According to the present invention, a milk-derived basic protein composition is brought into contact with an anion exchange resin to collect a fraction that does not adsorb to the resin, and then the fraction is contacted with a cation exchange resin to adsorb to the resin. By eluting the fraction thus obtained with an eluate, a high-concentration milk-basic cystatin-rich fraction can be produced. Further, by decomposing this fraction containing milk-basic cystatin high with a protease, it is possible to produce a decomposition product of the fraction containing milk-basic cystatin high. The obtained milk-basic cystatin-rich fraction and the cystatin-rich fraction degraded product are blended with foods, drinks, medicines, feeds, etc., to obtain various bone diseases such as osteoporosis, osteoarthritis such as rheumatism, and periodontal disease. It is useful for prevention and amelioration of disease.

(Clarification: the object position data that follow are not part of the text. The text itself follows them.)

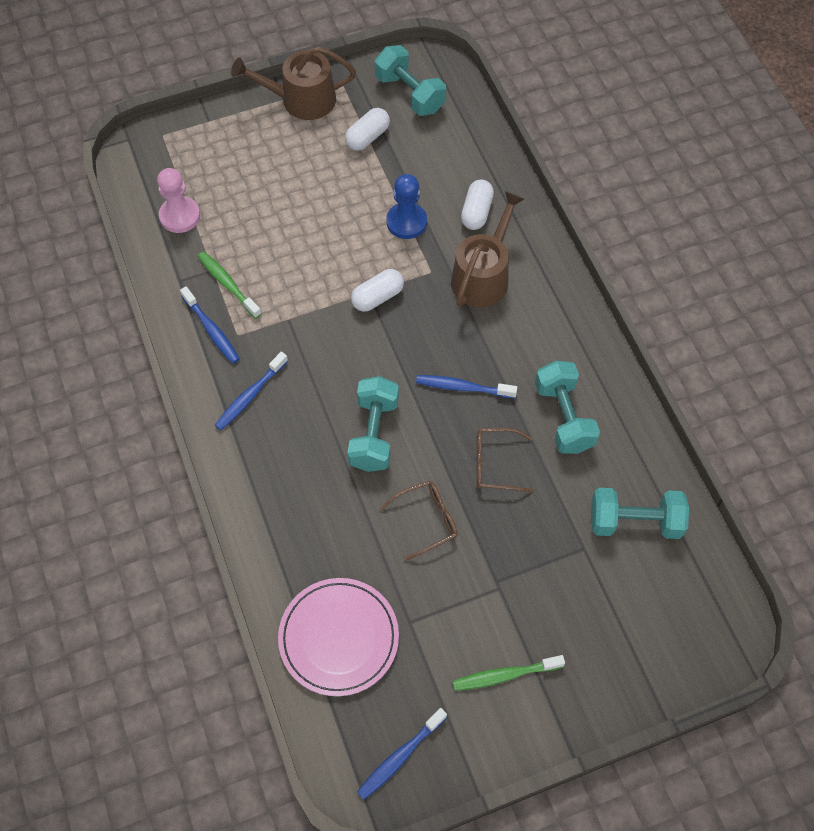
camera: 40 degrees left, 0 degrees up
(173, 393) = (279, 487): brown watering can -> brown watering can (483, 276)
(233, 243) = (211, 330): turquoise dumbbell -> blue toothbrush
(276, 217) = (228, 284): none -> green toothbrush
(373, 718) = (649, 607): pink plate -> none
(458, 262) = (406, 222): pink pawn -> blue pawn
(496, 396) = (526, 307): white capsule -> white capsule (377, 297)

Continued on the front page (51) Int.Cl. ⁷ Identification symbol FI Theme coat II (reference) A23L 1/30 A23L 1/30 A 4C087 1/305 1/305 4C206 2/52 2/38 P 2/66 A61K 31 / 122 2/38 31/59 A61K 31/122 33/06 31/59 35/20 33/06 45/00 35/20 A61P 1/02 38/55 19/02 45/00 19/10 A61P 1/02 43 / 00 111 19/02 A23L 2/00 F 19/10 J 43/00 111 A61K 37/64 (72) Inventor Hiroshi Kawakami 204-5 Fujima, Kawagoe-shi, Saitama F-term (reference) 2B150 AB03 AB10 AE26 BB04 CC11 DA47 DD01 DE01 DF10 DH04 4B017 LC03 LK01 LK15 LK16 LK18 LK23 LL09 LP01 LP06 LP08 4B018 LB01 LB07 MD04 MD20 MD23 MD71 ME05 ME09 MF01 MF12 4C084 AA02 AA03 AA17 CA38 DC02 NA14 ZA671 ZA961AAMA MA ZA961 MA04 4C087 BB39 NA14 ZA67 ZA96 ZA97 ZC20 4C206 AA01 CB28 KA04 MA01 MA03 MA04 MA72 NA14 ZA67 ZA96 ZA97 ZC20

Claims (4)

[Claims] 1. A milk-derived basic protein composition is contacted with an anion exchange resin to collect a fraction that does not adsorb to the resin, and then the fraction is contacted with a cation exchange resin to separate the fraction adsorbed to the resin. A method for producing a milk-basic cystatin-rich fraction, characterized in that the fraction is eluted and recovered with an eluate. 2. A method for producing a milk-basic cystatin-rich fraction degraded product, comprising decomposing a milk-basic cystatin-rich fraction produced by the production method according to claim 1 with a protease. 3. Various types of osteoporosis and the like, comprising a milk-basic cystatin-rich fraction and / or a milk-basic cystatin-rich fraction degraded product produced by the production method according to claim 1 or 2. Food and drink, medicine or feed for prevention and improvement of bone diseases and osteoarticular diseases such as rheumatism and periodontal diseases. 4. The food or drink, medicine or feed according to claim 3, further comprising calcium and / or vitamin.